Tchad: où est passé l'argent du pétrole ?
"Le pétrole a apporté de la croissance"
Selon le ministre tchadien des Infrastructures, Adoum Younoussmi, son pays produit «en moyenne 120.000 barils de pétrole par jour», qui lui ont rapporté entre 2004 et 2011 «3000 milliards de francs CFA» (4,5 mds d’euros). Une belle somme pour ce pays de 11 millions d’habitants.
Depuis que le premier baril est sorti de terre, près de 10 ans ont passé. «Le pétrole a apporté de la croissance», assure le ministre. Selon lui, le Tchad a vu son réseau routier passer de «300 km à plus de 2000 km». Il est passé d'«une seule (...) à cinq universités», «2000 salles de classe par an» ont été construites. «La capitale, N’Djamena, est devenue un vaste chantier. (…) Presque toutes les artères ont été défoncées afin d’être regoudronnées et les sièges des administrations sont en cours de rénovation», confirme Jeune Afrique.
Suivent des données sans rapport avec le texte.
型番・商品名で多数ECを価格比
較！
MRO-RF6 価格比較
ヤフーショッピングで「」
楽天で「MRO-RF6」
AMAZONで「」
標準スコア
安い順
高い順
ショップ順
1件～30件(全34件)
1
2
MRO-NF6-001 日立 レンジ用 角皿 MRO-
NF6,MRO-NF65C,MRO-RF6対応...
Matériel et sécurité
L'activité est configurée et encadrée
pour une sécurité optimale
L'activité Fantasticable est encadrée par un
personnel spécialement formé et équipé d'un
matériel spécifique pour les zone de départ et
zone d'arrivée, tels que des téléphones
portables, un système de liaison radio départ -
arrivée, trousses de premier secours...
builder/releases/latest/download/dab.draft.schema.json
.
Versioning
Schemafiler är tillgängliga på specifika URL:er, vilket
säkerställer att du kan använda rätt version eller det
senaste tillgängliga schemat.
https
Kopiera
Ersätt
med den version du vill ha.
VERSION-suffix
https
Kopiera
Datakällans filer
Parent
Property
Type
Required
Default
"Dans la vie des Tchadiens, rien n'a changé"
Pour autant, «ces réalisations ne sont que la partie émergée de l’iceberg». précise Youssouf Moussa, président de l’Initiative tchadienne de lutte contre la corruption et le détournement. Les prix ont flambé. Et «dans la vie des Tchadiens, rien n'a changé. Les gens continuent de mourir de faim, du paludisme, ou de diarrhée parce qu'il n'y a pas d'eau potable», constate l'avocate Delphine Djiraïbé, figure de la société civile.
Aujourd’hui, le pays est toujours à la 183e place (sur 187) de l’indice de développement humain (IDH) mis en place par l’ONU. Pourtant, au début des années 2000, le gouvernement s’était engagé à affecter 70 % des revenus pétroliers à la réduction de la pauvreté. Des organismes internationaux, comme la Banque mondiale, avaient accepté de financer un oléoduc permettant l’acheminement du pétrole produit dans le sud-est de N’Djamena jusqu’au golfe de Guinée. Mais en 2008, la Banque a supprimé son aide, reprochant au pouvoir de ne jamais avoir respecté sa parole.
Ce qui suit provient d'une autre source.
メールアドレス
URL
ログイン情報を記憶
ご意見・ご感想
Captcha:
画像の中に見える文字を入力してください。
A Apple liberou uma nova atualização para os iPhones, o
Des achats d'armes massifs
Où est passé l’argent du pétrole ? Il profite «en grande partie à une minorité au pouvoir», répond Youssouf Moussa. Pour Delphine Djiraïbé, nombe de pétrodollars ont été investis «dans les armes pour préserver la sécurité» dans ce pays menacé par la guerre civile en 2008.
Une accusation relayée par un rapport de l’ONG CCFD-Terre solidaire. Selon cette source, les dépenses militaires du Tchad ont presque été multipliés par près de huit de 2004 à 2010 : elles sont ainsi «passées de 45,3 milliards de francs CFA (53 millions d’euros) à 275,7 milliards» (420 millions d’euros).
Au pouvoir depuis 1990, le président Idriss Déby justifie ces dépenses par l’instabilité dans l’est du pays. En février 2008, un raid de rebelles, soutenus par le Soudan, s’était infiltré dans N’Djamena, jusqu’aux portes du palais présidentiel. L’attaque (4) avait été repoussée in extremis, notamment grâce à l’aide française.
La crise humanitaire liée à la guerre civile
Médecins sans frontières (2007-2008)
Depuis 2009, la tension est retombée. Mais pas les dépenses militaires. Selon le rapport du CCFD, le régime d’Idriss Déby a acheté de l’armement lourd, acquis principalement auprès de la France et de l’Ukraine. Avec des conséquences très directes sur le développement du pays. Dans le même temps, «l'exploitation du pétrole a lourdement contribué à la détérioration de la gouvernance au Tchad, entraînant une succession de crises politiques et de rébellions», selon un rapport de l’International Crisis Group.